Photo: Houston Chronicle
Photo: Houston Chronicle

Houston, Texas

Cultures absorb different influences back upon themselves, and Kâu Ba is Chef Nikki Tran’s voice from the opposite side of the world. Nikki reimagines Vietnamese cuisine by adding a Cajun twist, bringing back forgotten dishes, and introducing new ones to Houston’s modern food scene. Kâu Ba is where fresh, artisanal flavors balance a French and Vietnamese curated bar program. It’s humble dining with an edge.

Celebrity chef Nikki Tran, known as Kâu Ba in her native Saigon, considers Houston her second home. It's here that she opened her fourth restaurant in 2018, reviving the last recipes of pre-war Vietnam and fusing them with the vibrant flavors of Cajun cuisine.

Nikki has childhood memories of being invited to her neighbors' table to share a good meal. It sparked something within her, and now Nikki dedicates her life to bringing people together through food. She makes every dish with intention, as though she was serving her own family, taking care to select only the freshest, organic ingredients from trusted, local sources.

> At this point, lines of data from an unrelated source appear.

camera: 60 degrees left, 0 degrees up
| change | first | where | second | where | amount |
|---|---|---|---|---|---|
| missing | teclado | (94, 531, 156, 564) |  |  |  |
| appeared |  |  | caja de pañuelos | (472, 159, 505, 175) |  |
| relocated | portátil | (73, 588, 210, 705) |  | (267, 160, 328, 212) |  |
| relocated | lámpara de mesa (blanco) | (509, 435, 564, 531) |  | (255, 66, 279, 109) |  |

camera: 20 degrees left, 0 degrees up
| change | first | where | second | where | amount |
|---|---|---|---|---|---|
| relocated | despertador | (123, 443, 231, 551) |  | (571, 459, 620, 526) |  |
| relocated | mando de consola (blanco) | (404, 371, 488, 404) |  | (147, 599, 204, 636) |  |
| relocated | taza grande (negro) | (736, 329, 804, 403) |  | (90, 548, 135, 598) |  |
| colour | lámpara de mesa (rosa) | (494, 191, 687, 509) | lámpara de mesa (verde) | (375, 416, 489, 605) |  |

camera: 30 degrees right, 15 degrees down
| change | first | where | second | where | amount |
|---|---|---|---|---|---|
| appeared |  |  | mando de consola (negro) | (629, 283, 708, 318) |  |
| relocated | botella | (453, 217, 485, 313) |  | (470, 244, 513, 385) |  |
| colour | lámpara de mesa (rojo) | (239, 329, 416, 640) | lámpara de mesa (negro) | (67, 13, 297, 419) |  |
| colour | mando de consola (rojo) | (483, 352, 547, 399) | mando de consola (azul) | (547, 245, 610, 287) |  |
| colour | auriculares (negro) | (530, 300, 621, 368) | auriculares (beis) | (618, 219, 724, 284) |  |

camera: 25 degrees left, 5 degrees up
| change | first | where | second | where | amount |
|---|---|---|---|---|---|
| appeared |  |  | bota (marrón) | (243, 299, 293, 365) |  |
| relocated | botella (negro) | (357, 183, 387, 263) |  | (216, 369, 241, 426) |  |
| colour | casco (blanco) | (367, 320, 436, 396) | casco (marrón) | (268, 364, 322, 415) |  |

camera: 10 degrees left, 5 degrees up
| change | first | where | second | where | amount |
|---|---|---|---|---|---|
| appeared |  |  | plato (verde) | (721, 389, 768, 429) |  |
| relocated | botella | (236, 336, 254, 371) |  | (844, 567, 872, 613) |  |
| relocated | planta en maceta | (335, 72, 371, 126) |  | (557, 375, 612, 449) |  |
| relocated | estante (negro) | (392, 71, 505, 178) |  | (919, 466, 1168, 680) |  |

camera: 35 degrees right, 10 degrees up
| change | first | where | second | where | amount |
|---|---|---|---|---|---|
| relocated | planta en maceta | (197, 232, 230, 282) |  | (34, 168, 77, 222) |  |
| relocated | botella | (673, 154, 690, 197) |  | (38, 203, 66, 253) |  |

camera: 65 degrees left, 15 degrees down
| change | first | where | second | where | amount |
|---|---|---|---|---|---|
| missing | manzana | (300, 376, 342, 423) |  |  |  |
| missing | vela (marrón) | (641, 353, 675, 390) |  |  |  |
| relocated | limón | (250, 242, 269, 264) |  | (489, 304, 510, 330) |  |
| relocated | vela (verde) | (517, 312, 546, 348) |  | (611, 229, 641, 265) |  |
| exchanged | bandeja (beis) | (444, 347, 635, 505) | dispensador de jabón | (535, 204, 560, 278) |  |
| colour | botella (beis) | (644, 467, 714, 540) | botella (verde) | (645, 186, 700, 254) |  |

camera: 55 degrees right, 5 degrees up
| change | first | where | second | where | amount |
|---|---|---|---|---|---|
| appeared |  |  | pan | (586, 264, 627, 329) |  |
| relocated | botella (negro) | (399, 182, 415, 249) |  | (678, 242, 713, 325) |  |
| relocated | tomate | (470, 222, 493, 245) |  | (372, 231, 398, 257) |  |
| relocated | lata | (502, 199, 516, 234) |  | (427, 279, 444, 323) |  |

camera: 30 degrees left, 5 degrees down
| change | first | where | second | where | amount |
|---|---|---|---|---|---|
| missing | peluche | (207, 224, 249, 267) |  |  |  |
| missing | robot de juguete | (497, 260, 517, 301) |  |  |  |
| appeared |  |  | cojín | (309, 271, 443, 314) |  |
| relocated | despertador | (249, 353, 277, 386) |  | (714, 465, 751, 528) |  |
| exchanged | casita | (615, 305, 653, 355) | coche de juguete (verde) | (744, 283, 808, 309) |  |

9. Luc Lac Vietnamese Kitchen

Photo: HappyCow
Photo: HappyCow

Portland, Oregon

Brothers Adam and Alan Ho tapped into potential of the late-night downtown Portland scene with their breakaway hit, Luc Lac. A counter-service concept, Luc Lac specializes in pho, crazy-flavorful small plates -- think the pork tenderloin skewers, sausage-packed vermicelli bowls, and grilled pork banh mi -- and creative cocktail. The restaurant's popularity and affordability (most of the menu is still in the sub-$10 range) means there’s usually a line out the door, and not just because it's a rare late-night option in notoriously early bird Portland: The place is a legit contender in a city offering a wealth of great Vietnamese options. Place your order, get a number, and get seated when a table is free. While you’re waiting, try a cocktail like the Luc Lac Lush, in which Drambuie scotch liqueur gets tropical spin thanks to the addition of jackfruit, coconut, mung bean and lychee jelly. For provisions, the namesake luc lac (shaking beef seared in Hennessy) is obligatory, as is their “train” pho. Or get both.